In the medieval fantasy kingdom of Migal Bavel, the place the film “100 Nights of Hero” is ready, characters communicate fashionable English and put on fashionable labels like Cecilie Bahnsen. Directed by Julia Jackman and based mostly on Isabel Greenberg’s graphic novel of the identical identify, the film even stars singer of the second Charli XCX. Yet, it cultivates an inexplicably interval vibe — regardless of such a interval of time by no means current in any respect.
How did Jackman do it? Hats.
Some are silky, some are spikey, and a few — just like the one worn by stately maidservant Hero, performed by Emma Corrin — seem like handkerchiefs delicately dropped from a fantastic peak onto the pinnacle of its wearer. The abundance and selection of hats on display screen, from pilgrim to pillbox, is placing compared to right now’s largely hat-less inhabitants. It harkens again to a time in historical past when socially appropriate headgear was as important to public life as Google Maps is right now. Until the mid-1900s they had been a sartorial identifier, capable of delineate rank, standing and wealth in a single look.

Although the film is an adaptation, the thought to make use of millinery to assist construct the legendary court docket gown of Migal Bavel was costume designer Susie Coulthard’s concept. “It immediately just sprung to mind as I was reading the script,” she mentioned in a video interview. “I just thought, ‘I know exactly how this should look.’” The cornerstone of her imaginative and prescient was a Steven Meisel photo shoot, printed within the March 2006 situation of Vogue Italia. The editorial, named “Organized Robots,” options fashions reminiscent of Gemma Ward, Coco Rocha and Missy Rayder frolicing in tiered lace-trimmed frocks, aprons and quirky up-turned black and white bonnets like a modern group of Amish girls.
Working partly with hat makers Adèle Mildred and Gabrielle Djanogly of Hood London, Coulthard made 11 bespoke hats for the film — together with the three makes an attempt it took to nail Corrin’s maidservant hat — in addition to one other 30 sourced from Etsy, non secular retailers {and professional} costume shops. There’s the ominous, executioner-style black hoods adorned with miniature chook skulls for the film’s patriarchal overlords, the sinister Beak Brothers, or the biretta-style hats worn by the gold-masked guards, made by milliner Zac Dinnage.
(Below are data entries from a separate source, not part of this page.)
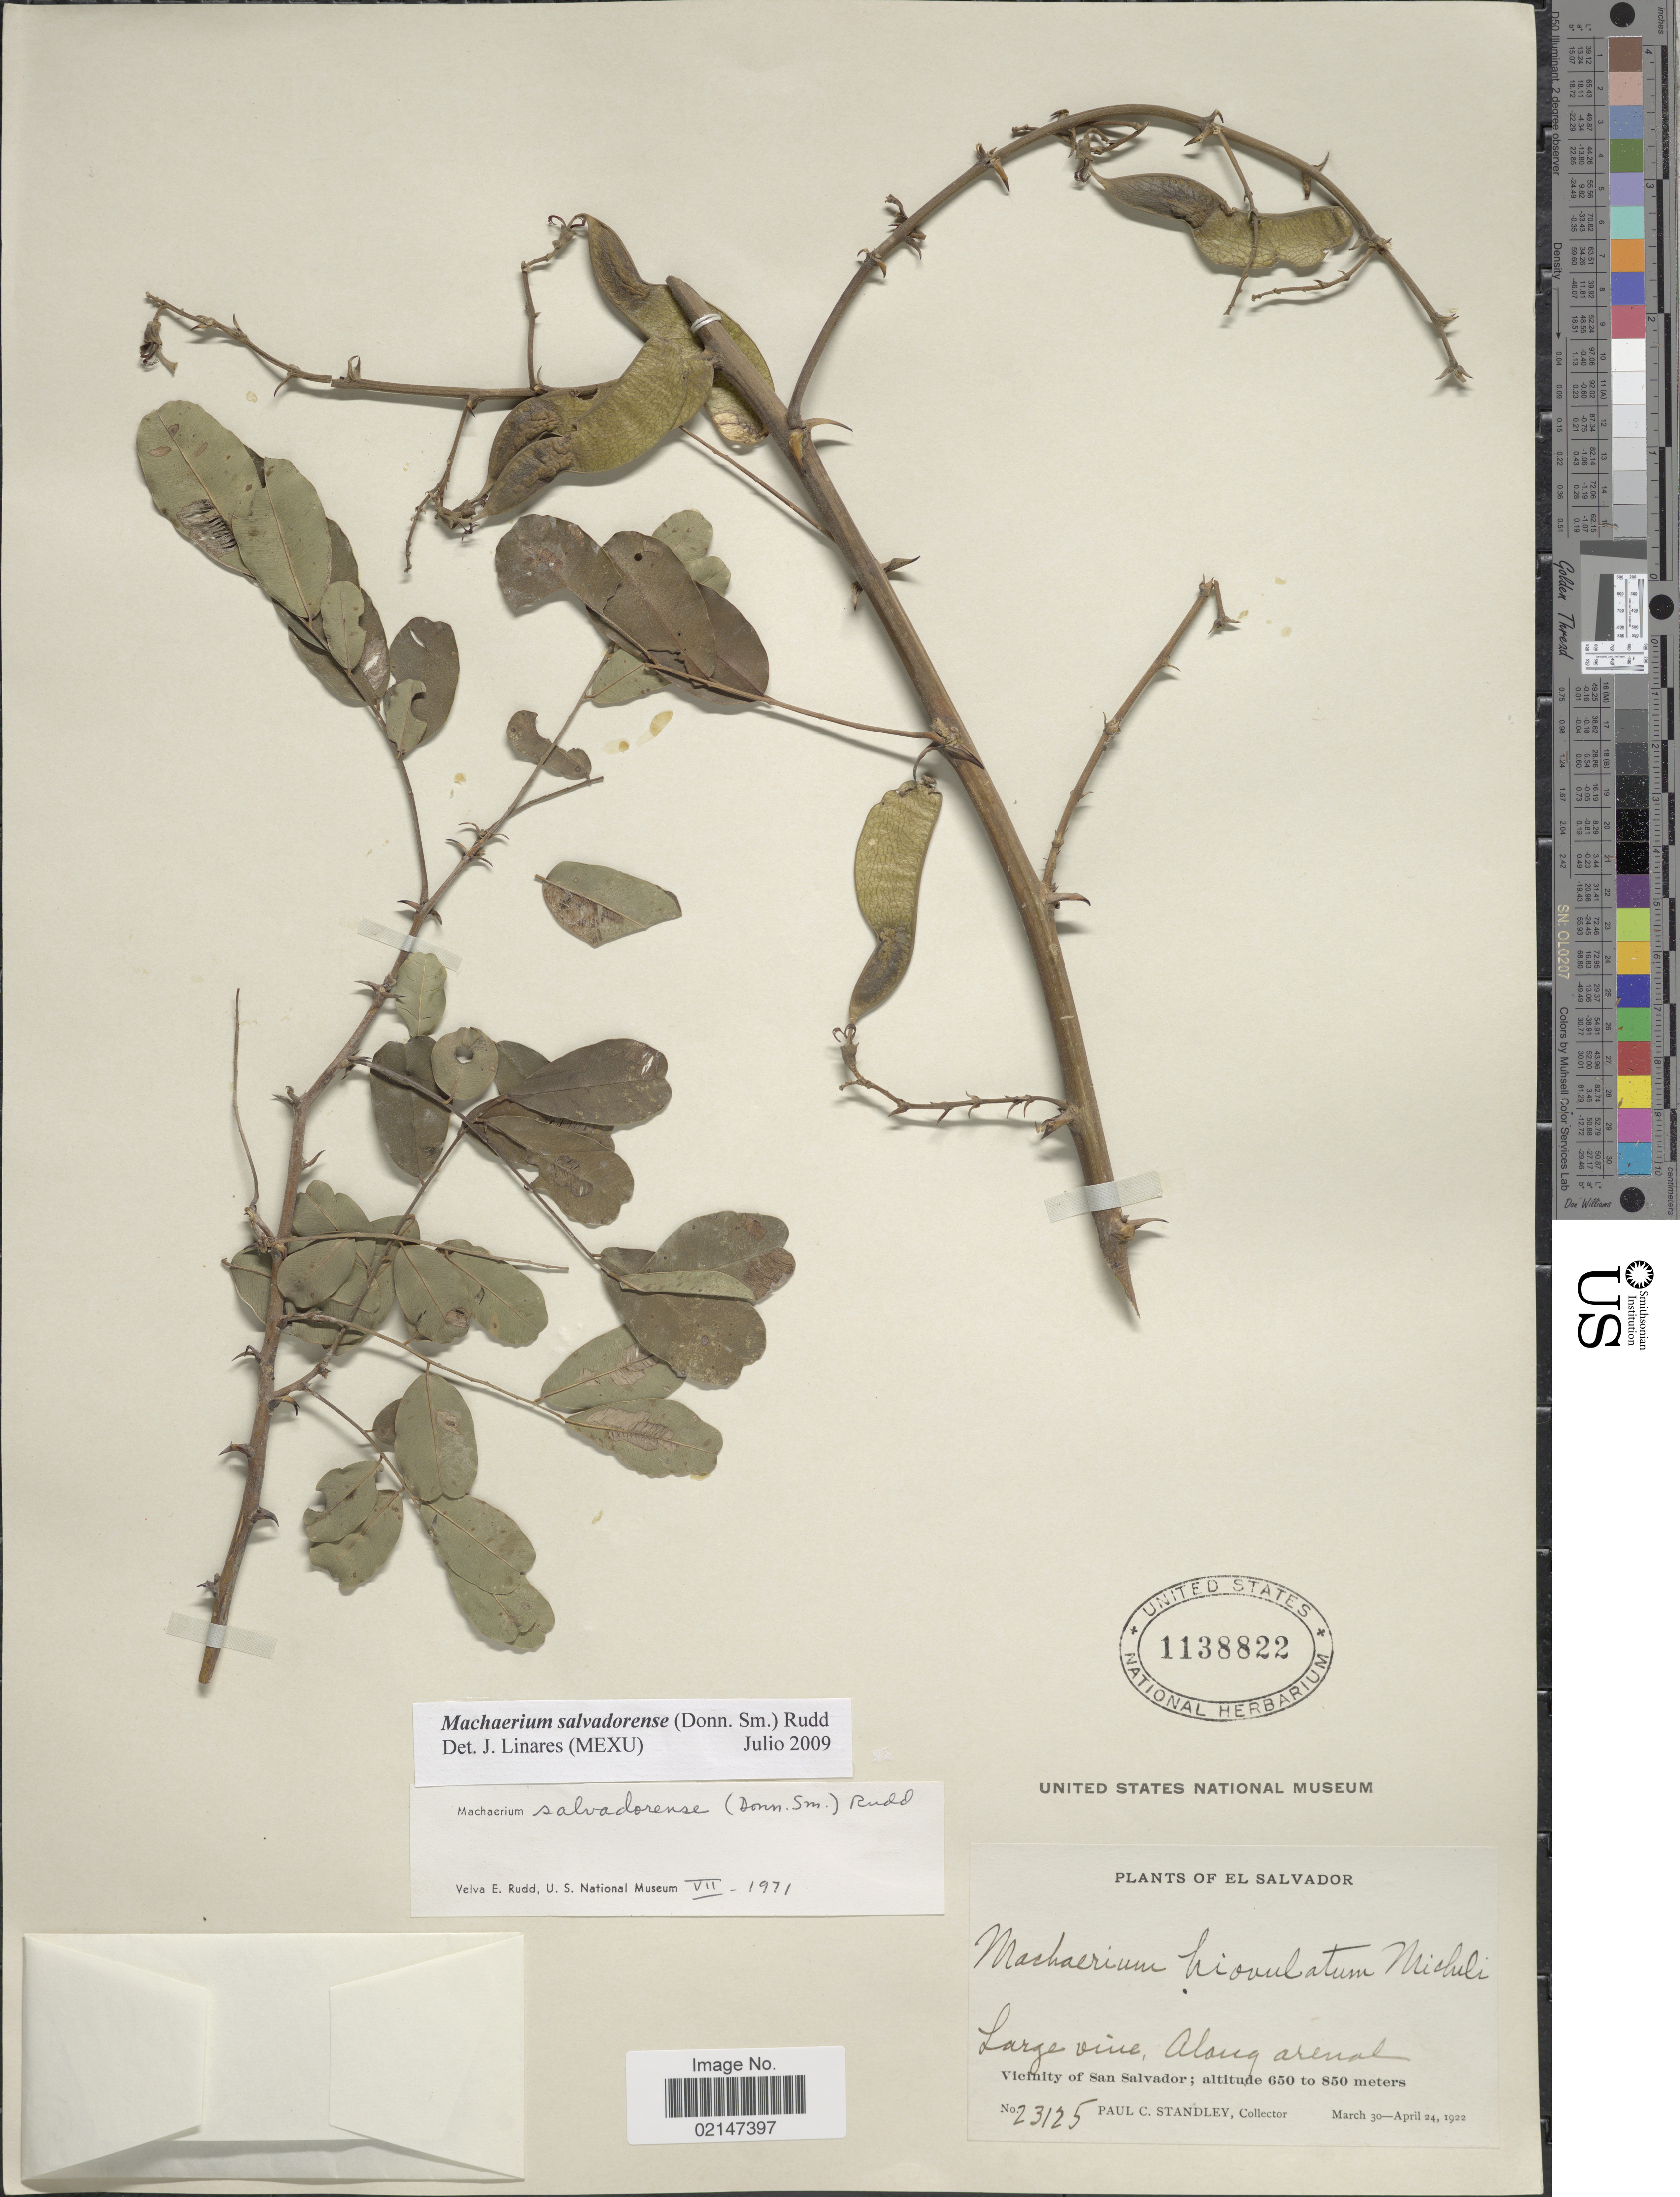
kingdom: Plantae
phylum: Tracheophyta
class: Magnoliopsida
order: Fabales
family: Fabaceae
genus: Machaerium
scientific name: Machaerium salvadorense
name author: (Donn. Sm.) Rudd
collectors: P. C. Standley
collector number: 23125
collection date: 1922-03-30/1922-04-24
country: El Salvador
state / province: San Salvador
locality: Large vine, Along arenal. Vicinity of San Salvador.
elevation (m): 650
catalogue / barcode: US 1138822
Maika Monroe’s character Cherry, a delicate younger noblewoman struggling to consummate her marriage to neglectful husband Jerome (Amir El-Masry), wears two Meisel-inspired bonnets. “What Susie wanted with Cherry was to show her chasteness,” mentioned Mildred in a video name, holding up a barely devilish square-topped bonnet to the digicam. (It’s a black model of Monroe’s on-screen hat, which is available for purchase from Hood London). “There were several options on the table. And I particularly liked this piece because of the two horns on it,” she added. “Because it shows that she has some agency, as well as being chaste.” The bonnet’s horns are half devious wink, belying Cherry’s untapped sexual urge for food, half nod to the pointed cones of a butterfly hennin — a mode of hat worn by noblewomen of the 1400s. “It hits a couple of points,” Mildred mentioned. “Literally.”
The fantasy style gave Coulthard an “easy” temporary, permitting her to mix collectively designs from vastly totally different cultures and time durations nevertheless she favored. Cherry’s second bonnet took cues from the milkmaids as depicted by Dutch masters reminiscent of Johannes Vermeer, for instance; whereas Rosa, performed by Charli XCX, wears a tall, flower-adorned headpiece impressed by an historical folks costume. As most parts had been fictional, there have been “no guidelines,” mentioned Coulthard. “There doesn’t have to be any particular truth to it, as long as the character feels grounded enough, and the cast feel that they can act in what they’re wearing.” Though, every bit was hand-stitched by Djanogly and Mildred to create a basic sense of timelessness.
Of course, the flamboyant millinery was a mode selection at the start — however based on Coulthard they made monetary sense too, since hats, being so near an actor’s face, get extra screentime than another ingredient of gown. It was a precious means of approaching the notoriously restricted price range constraints of impartial filmmaking. “It’s more impact for the money,” Coulthard mentioned. “I adore shoes and boots, but my assistants always say to me, ‘Why are we spending money on boots that you will see for a nano second?’”
But working with headgear additionally comes with its personal issues. “Putting hats on screen can be quite difficult,” mentioned Coulthard, noting the varied head shapes to think about and guaranteeing cohesion between the headpieces and clothes that had been made by a wholly totally different division. “You’d be surprised how hard it is to match whites,” Mildred added.
Plus, some faces simply aren’t constructed to be framed inside a cotton bonnet. “Not everyone can get away with rocking those particular styles,” Coulthard mentioned. Thankfully, all agreed this solid was as much as the duty. Particularly Monroe and Corrin, who Djanogly and Mildred gave the milliner’s seal of approval: “They have hat heads.”